AuClair’s estimates were good and we still use them as a rough guide, but I’m certain there have been changes in the number of wild salmon in the lake since that work was completed. We would like to fill in that knowledge gap especially since the Moose River is so important to the salmon fishery in Maine’s largest lake.

This spring I took a road trip down to the Narraguagus River to observe the staff from the Department of Marine Resources during their installation of several rotary screw traps. The traps look like a jet engine on floats and are used to live-capture Atlantic salmon smolts moving downstream to the ocean. The river flow slowly spins the trap and small fish get gently passed through the baffles to a holding tank in the rear. A simple mark and recapture study can determine trapping efficiency and estimate the total number of fish dropping downstream.
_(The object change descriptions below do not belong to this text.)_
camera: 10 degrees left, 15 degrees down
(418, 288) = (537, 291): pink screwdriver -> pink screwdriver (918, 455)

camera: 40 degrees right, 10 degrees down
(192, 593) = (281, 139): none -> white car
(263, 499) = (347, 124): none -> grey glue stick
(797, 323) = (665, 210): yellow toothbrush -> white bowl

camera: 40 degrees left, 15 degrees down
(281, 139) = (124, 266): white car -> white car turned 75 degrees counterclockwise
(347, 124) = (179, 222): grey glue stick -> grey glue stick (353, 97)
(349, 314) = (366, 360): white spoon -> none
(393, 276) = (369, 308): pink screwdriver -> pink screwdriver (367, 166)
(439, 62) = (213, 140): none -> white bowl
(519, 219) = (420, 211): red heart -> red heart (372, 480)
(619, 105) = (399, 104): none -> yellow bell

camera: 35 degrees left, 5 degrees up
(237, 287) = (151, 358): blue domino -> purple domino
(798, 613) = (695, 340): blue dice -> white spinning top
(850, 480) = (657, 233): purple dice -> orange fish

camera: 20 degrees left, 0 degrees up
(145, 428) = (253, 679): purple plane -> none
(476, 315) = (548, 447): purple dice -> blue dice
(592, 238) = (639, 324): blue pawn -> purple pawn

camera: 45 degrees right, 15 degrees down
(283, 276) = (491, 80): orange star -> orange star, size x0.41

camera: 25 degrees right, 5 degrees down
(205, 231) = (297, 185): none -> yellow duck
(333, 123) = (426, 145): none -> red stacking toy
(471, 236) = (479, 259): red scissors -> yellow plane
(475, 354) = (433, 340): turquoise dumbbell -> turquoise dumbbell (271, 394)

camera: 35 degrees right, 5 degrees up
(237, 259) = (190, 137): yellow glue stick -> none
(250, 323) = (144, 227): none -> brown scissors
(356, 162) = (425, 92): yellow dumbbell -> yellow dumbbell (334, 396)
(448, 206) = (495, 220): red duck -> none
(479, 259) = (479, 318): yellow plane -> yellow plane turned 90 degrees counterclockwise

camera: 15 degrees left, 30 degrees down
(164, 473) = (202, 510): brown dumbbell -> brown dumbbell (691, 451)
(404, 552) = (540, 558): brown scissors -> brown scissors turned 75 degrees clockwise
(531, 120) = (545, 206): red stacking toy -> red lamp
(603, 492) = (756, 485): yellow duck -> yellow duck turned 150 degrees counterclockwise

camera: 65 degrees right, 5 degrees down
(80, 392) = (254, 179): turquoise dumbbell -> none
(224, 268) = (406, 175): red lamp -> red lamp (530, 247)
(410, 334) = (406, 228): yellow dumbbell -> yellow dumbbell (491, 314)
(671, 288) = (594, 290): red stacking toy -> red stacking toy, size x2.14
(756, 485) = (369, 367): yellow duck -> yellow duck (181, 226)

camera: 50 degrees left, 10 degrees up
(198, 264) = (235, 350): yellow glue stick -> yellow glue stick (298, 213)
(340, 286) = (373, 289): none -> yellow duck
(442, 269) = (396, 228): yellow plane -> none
We were fortunate enough to be able to borrow one of the unused traps and bring it back to the Moosehead Lake region. We plan to use it next June/July in the Moose River to capture wild salmon smolts dropping out of the river. We will have a brief trial run sometime in the next few weeks just to determine a trap location and give it a good shakedown. The single trap will be located somewhere near Scott Pool. Anglers will still be able to fish there and boats will be able to pass around the trap. I’m sure it will be a little inconvenient, but please bear with us as we try to collect information important to the management of the lake.

Contributed photo
ROTARY SCREW TRAP — A rotary screw trap will be tested in the near future with the hope of being used next summer on the Moose River to capture wild salmon smolts dropping out of the waterway in order for wildlife officials to gather data to determine the salmon population.